= Task goal =
From the records below, transcribe exactly the lines that begin at the line with "immunohistochemistry (IHC) micrograph" and end at the line with "micrograph showing strong", both included.

= Information =
....................
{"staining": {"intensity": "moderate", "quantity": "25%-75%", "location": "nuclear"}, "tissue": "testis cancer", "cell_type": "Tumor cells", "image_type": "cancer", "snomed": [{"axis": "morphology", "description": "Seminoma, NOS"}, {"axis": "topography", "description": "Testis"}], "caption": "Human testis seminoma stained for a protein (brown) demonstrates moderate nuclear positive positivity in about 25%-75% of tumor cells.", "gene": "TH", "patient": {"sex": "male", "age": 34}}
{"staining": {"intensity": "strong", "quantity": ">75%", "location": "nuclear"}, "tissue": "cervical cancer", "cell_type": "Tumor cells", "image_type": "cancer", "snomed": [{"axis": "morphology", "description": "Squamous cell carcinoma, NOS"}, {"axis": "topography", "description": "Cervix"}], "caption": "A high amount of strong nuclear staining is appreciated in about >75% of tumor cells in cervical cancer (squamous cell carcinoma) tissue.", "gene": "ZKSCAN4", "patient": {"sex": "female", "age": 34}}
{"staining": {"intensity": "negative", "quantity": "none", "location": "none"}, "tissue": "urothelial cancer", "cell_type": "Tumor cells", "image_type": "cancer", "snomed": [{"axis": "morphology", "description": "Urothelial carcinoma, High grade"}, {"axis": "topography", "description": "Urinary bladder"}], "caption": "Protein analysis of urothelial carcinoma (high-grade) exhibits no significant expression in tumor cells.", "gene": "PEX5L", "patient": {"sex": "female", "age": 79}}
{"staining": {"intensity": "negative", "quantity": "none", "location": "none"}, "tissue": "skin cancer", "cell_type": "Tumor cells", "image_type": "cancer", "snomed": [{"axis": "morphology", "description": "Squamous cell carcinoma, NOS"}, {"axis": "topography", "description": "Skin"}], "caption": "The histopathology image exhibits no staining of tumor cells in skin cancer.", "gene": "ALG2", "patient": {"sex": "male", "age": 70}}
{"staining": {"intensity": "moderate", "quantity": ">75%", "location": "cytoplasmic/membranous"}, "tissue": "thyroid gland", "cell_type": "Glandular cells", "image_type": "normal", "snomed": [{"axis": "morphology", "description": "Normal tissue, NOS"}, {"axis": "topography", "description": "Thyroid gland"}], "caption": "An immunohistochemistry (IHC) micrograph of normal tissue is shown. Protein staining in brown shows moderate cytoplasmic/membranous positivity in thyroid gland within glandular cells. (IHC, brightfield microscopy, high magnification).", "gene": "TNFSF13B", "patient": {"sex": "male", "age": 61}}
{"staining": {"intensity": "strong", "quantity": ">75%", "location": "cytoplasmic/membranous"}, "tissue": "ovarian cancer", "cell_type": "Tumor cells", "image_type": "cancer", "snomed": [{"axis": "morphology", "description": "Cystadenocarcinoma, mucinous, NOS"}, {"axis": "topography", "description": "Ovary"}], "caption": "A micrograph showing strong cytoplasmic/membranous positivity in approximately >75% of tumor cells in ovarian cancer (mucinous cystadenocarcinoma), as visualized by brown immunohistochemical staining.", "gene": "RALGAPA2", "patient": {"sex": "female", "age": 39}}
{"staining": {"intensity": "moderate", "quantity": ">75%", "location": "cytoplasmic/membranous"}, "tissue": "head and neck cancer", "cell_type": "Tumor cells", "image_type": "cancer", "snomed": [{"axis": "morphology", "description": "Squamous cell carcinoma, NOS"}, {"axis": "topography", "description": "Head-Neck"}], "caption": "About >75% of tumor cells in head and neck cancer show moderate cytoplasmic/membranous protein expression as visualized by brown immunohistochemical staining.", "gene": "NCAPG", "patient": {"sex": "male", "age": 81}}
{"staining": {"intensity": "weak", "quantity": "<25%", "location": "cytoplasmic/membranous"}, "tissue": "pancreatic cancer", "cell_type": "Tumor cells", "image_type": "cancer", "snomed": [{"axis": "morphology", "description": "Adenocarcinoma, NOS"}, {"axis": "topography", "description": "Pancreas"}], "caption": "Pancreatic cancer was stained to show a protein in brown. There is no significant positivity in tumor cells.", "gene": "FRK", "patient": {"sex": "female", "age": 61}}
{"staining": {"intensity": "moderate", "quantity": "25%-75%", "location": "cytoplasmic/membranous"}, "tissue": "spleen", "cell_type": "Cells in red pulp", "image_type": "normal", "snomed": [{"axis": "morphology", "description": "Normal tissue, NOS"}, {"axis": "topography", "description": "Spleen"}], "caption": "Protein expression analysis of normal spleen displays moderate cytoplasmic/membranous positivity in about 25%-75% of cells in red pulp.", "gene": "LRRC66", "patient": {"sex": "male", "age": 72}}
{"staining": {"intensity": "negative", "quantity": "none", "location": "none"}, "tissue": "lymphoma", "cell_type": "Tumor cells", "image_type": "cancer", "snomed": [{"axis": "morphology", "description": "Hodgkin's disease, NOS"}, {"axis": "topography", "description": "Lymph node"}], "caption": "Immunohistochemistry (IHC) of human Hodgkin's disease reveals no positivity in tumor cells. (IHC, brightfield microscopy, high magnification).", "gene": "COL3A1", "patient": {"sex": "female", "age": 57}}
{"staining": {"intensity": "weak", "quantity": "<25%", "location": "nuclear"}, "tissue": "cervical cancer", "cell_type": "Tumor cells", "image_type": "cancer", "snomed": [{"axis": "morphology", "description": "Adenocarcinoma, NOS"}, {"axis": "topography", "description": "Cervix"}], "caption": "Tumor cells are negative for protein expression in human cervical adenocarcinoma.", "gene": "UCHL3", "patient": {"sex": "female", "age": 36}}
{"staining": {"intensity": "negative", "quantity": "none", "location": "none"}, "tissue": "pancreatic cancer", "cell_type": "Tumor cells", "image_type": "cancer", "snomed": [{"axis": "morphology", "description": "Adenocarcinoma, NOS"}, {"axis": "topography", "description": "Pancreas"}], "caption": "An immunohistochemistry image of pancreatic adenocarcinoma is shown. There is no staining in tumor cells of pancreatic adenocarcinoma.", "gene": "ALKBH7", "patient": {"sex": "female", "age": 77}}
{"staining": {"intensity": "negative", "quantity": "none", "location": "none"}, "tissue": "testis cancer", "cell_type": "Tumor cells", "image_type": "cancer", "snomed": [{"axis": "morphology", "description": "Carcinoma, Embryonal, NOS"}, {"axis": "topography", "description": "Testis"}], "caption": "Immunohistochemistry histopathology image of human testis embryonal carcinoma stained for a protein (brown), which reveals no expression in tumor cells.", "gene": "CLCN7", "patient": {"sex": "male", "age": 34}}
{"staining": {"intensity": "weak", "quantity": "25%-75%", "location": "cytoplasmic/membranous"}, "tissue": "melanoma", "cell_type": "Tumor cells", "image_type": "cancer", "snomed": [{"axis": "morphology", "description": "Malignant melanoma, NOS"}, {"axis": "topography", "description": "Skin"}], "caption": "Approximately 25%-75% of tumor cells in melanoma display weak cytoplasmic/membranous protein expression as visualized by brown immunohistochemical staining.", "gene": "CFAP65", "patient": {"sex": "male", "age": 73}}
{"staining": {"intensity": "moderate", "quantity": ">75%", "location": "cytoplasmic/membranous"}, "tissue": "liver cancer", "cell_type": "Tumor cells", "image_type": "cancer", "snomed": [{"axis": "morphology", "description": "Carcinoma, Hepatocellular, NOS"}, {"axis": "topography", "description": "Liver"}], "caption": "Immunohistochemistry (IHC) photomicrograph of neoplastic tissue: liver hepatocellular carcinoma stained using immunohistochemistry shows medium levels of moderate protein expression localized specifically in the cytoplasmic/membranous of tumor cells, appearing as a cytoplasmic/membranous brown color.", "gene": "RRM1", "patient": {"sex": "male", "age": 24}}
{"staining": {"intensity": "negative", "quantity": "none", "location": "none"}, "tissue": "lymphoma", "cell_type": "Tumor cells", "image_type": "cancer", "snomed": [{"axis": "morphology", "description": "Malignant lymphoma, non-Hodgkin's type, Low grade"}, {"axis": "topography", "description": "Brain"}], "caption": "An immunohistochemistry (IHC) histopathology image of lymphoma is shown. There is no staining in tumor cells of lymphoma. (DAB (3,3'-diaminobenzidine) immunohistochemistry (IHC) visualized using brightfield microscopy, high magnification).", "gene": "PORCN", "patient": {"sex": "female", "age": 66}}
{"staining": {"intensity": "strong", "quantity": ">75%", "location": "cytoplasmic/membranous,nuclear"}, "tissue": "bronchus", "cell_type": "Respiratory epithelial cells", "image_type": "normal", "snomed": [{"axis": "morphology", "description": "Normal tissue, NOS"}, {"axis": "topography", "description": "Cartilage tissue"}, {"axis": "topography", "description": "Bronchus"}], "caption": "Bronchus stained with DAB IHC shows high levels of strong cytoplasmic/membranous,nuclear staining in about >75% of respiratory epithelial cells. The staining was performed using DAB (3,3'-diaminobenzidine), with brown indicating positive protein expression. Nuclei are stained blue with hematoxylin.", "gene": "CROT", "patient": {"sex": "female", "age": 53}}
....................
= Your solution =
{"staining": {"intensity": "moderate", "quantity": ">75%", "location": "cytoplasmic/membranous"}, "tissue": "thyroid gland", "cell_type": "Glandular cells", "image_type": "normal", "snomed": [{"axis": "morphology", "description": "Normal tissue, NOS"}, {"axis": "topography", "description": "Thyroid gland"}], "caption": "An immunohistochemistry (IHC) micrograph of normal tissue is shown. Protein staining in brown shows moderate cytoplasmic/membranous positivity in thyroid gland within glandular cells. (IHC, brightfield microscopy, high magnification).", "gene": "TNFSF13B", "patient": {"sex": "male", "age": 61}}
{"staining": {"intensity": "strong", "quantity": ">75%", "location": "cytoplasmic/membranous"}, "tissue": "ovarian cancer", "cell_type": "Tumor cells", "image_type": "cancer", "snomed": [{"axis": "morphology", "description": "Cystadenocarcinoma, mucinous, NOS"}, {"axis": "topography", "description": "Ovary"}], "caption": "A micrograph showing strong cytoplasmic/membranous positivity in approximately >75% of tumor cells in ovarian cancer (mucinous cystadenocarcinoma), as visualized by brown immunohistochemical staining.", "gene": "RALGAPA2", "patient": {"sex": "female", "age": 39}}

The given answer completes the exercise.